Mgr. Languet, Uskup Soissons, menekankan hal yang sama dalam kaitannya dengan peristiwa yang dia ceritakan didalam biografi Margaret Alacoque Terberkati. Madame Billet, istri dari dokter rumah biara itu, biara Paray, dimana Suster terberkati itu tinggal, telah meninggal dunia. Jiwa dari orang yang meninggal itu nampak kepada hamba Allah itu dan meminta doa-doanya dan meminta tolong untuk memperingatkan suaminya tentang dua peristiwa rahasia yang menyangkut keselamatannya. Suster yang suci itu melaporkan apa yang terjadi kepada Kepala biara, Bunda Greffier. Sr.Kepala ini menertawakan penglihatan itu dan orang yang menceritakana hal itu kepadanya. Dia memaksa Margaret untuk tutup mulut dan melarang dia untuk berbicara atau melakukan sesuatu yang berhubungan dengan peristiwa itu. “Religius yang rendah hati itu mematuhi dengan sikap rendah hati. Dan dengan kerendahan hati pula dia menceritakan kepada Bunda Greffier permintaan kedua yang dia terima dari orang yang meninggal itu beberapa hari kemudian, namun Sr.Kepala itu bersikap sama, yaitu menghinakan hal itu. Namun pada malam berikutnya Sr. Kepala sendiri tergugah oleh sebuah suara yang menakutkan di kamarnya yang dia kira dia akan mati karena ketakutan. Dia lalu mengumpulkan para Suster anggotanya, dan ketika bantuan itu tiba, dia hampir pingsan. Ketika dia sudah siuman, dia menyesali dirinya yang telah bersikaap tidak percaya seperti itu. Dan tidak ditunda-tunda lagi dia mengatakan kepada dokter itu apa yang telah dinyatakan kepada Sr.Margaret.

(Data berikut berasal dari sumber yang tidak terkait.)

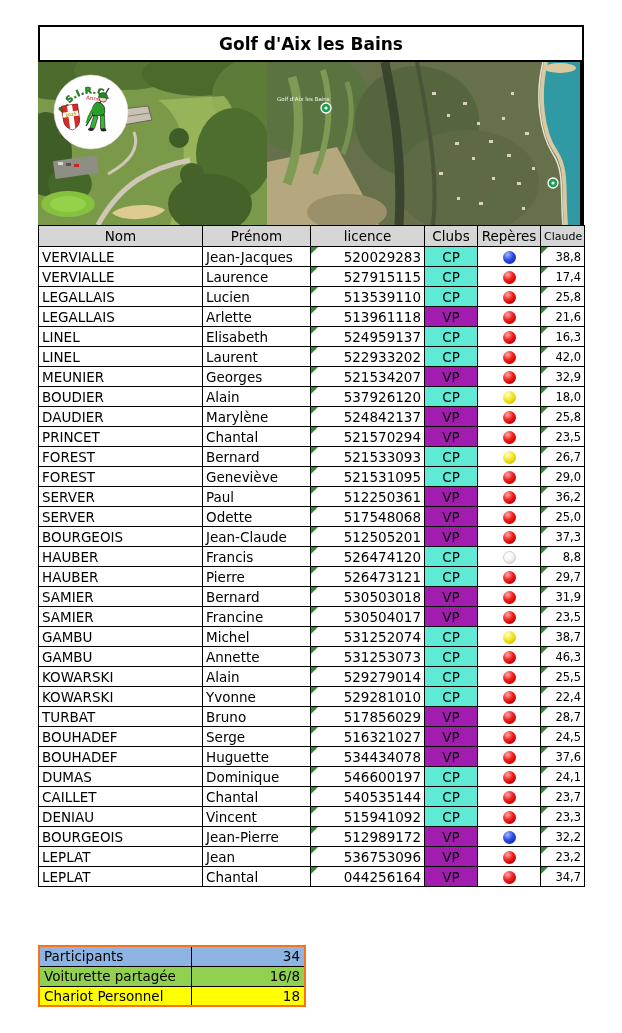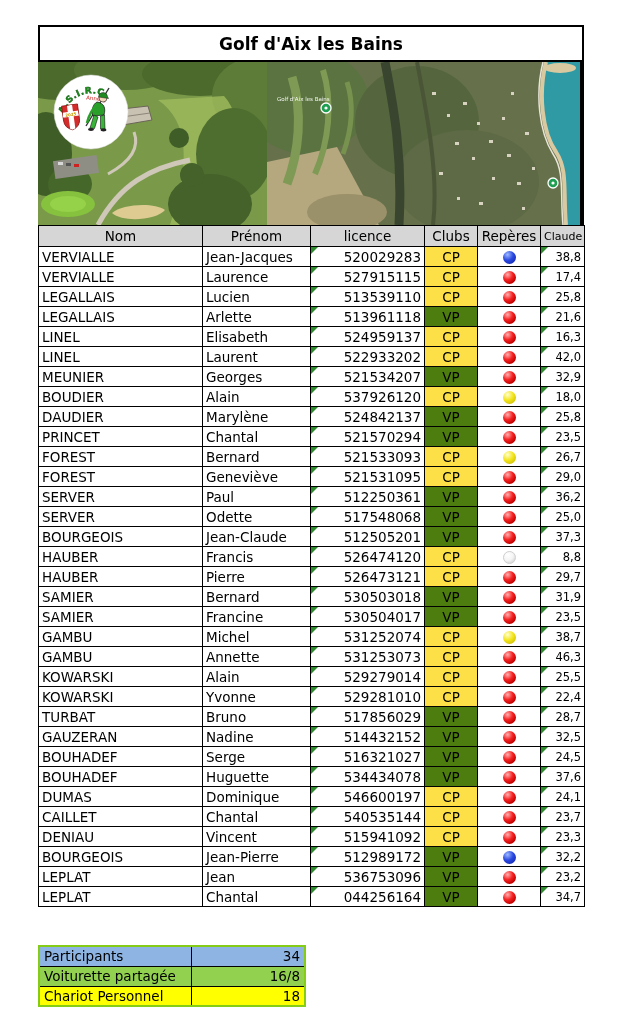--- a/index.html
+++ b/index.html
@@ -22,38 +22,38 @@
   table.members th,table.members td{border:1px solid #000;height:20px;padding:0 3px;
     overflow:hidden;white-space:nowrap;box-sizing:border-box;position:relative;}
   table.members th{background:#d6d6d6;font-weight:normal;height:21px;text-align:center;}
   th.h-left{text-align:left;padding-left:4px;}
   th.h-index{background:#bdbdbd;font-size:11px;}
   td.c-nom,td.c-pre{text-align:left;padding-left:4px;}
   td.c-lic{text-align:right;padding-right:6px;}
   td.c-club{text-align:center;}
   td.c-rep{text-align:center;}
   td.c-idx{text-align:right;padding-right:4px;font-size:11.5px;}
-  .club-CP{background:#fde047;margin-left:36px;}
-  .club-VP{background:#4d7c0f;}
+  .club-CP{background:#5eead4;margin-left:36px;}
+  .club-VP{background:#a21caf;}
 
   
   .tri{position:absolute;top:0;left:0;width:0;height:0;
     border-top:7px solid #2e8b2e;border-right:7px solid transparent;}
 
   
   .ball{display:inline-block;width:13px;height:13px;border-radius:50%;vertical-align:middle;}
   .ball-red{background:radial-gradient(circle at 35% 28%,#ffb0b0 0%,#f52525 40%,#c40000 72%,#8d0000 100%);}
   .ball-blue{background:radial-gradient(circle at 35% 28%,#9db9ff 0%,#2a48e0 45%,#0a1f9e 100%);}
   .ball-yellow{background:radial-gradient(circle at 35% 28%,#ffffd0 0%,#f3e41c 45%,#bcae00 100%);}
   .ball-white{background:radial-gradient(circle at 35% 28%,#ffffff 0%,#f4f4f4 50%,#c6c6c6 100%);
     border:1px solid #cfcfcf;box-sizing:border-box;}
 
   
   table.summary{border-collapse:collapse;table-layout:fixed;position:absolute;left:38px;top:945px;
-    width:250px;font-size:13.5px;border:2px solid #84cc16;}
+    width:250px;font-size:13.5px;border:2px solid #f97316;}
   table.summary td{border:1px solid #000;height:20px;padding:0 4px;box-sizing:border-box;white-space:nowrap;}
   td.s-label{text-align:left;width:152px;}
   td.s-value{text-align:right;width:114px;}
 </style>
 </head>
 <body>
 
 <div class="sheet">
 
   <div class="title-box">
@@ -381,28 +381,20 @@
         </tr>
         <tr>
           <td class="c-nom">TURBAT</td>
           <td class="c-pre">Bruno</td>
           <td class="c-lic"><i class="tri"></i>517856029</td>
           <td class="c-club club-VP">VP</td>
           <td class="c-rep"><span class="ball ball-red"></span></td>
           <td class="c-idx"><i class="tri"></i>28,7</td>
         </tr>
         <tr>
-          <td class="c-nom">GAUZERAN</td>
-          <td class="c-pre">Nadine</td>
-          <td class="c-lic"><i class="tri"></i>514432152</td>
-          <td class="c-club club-VP">VP</td>
-          <td class="c-rep"><span class="ball ball-red"></span></td>
-          <td class="c-idx"><i class="tri"></i>32,5</td>
-        </tr>
-        <tr>
           <td class="c-nom">BOUHADEF</td>
           <td class="c-pre">Serge</td>
           <td class="c-lic"><i class="tri"></i>516321027</td>
           <td class="c-club club-VP">VP</td>
           <td class="c-rep"><span class="ball ball-red"></span></td>
           <td class="c-idx"><i class="tri"></i>24,5</td>
         </tr>
         <tr>
           <td class="c-nom">BOUHADEF</td>
           <td class="c-pre">Huguette</td>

“Dokter itu mengenali peringatan itu sebagai berasal dari Allah, dan dia memanfaatkan hal itu. Dan bagi Bunda Greffier sendiri, dengan belajar dari pengalamannya, bahwa jika rasa curiga sudah menjadi kebijaksanaan, maka terkadang kita salah untuk bersikap terus seperti itu, terutama ketika kemuliaan Allah dan manfaat bagi tetangga kita diperhitungkan.